WHAT IS EXPECTED>
What is the number of lines in the entries that contain the word "middle"? Answer with that figure alone.

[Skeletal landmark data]

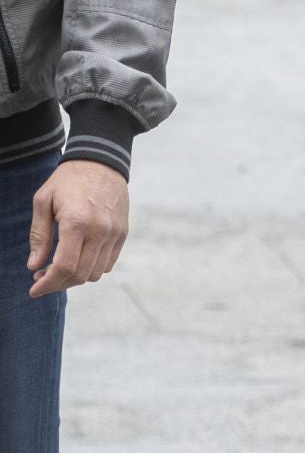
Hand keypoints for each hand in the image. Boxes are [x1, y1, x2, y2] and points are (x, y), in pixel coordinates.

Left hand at [27, 159, 129, 297]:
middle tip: (42, 279)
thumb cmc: (68, 180)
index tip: (34, 290)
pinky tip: (78, 259)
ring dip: (75, 278)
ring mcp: (115, 232)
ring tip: (60, 268)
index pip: (64, 267)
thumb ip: (39, 236)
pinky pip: (109, 262)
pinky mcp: (123, 232)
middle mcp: (100, 230)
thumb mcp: (43, 202)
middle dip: (58, 284)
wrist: (102, 162)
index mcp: (77, 222)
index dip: (47, 284)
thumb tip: (34, 266)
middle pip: (81, 274)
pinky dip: (92, 268)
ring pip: (96, 273)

SOLUTION FOR THIS PROBLEM>
4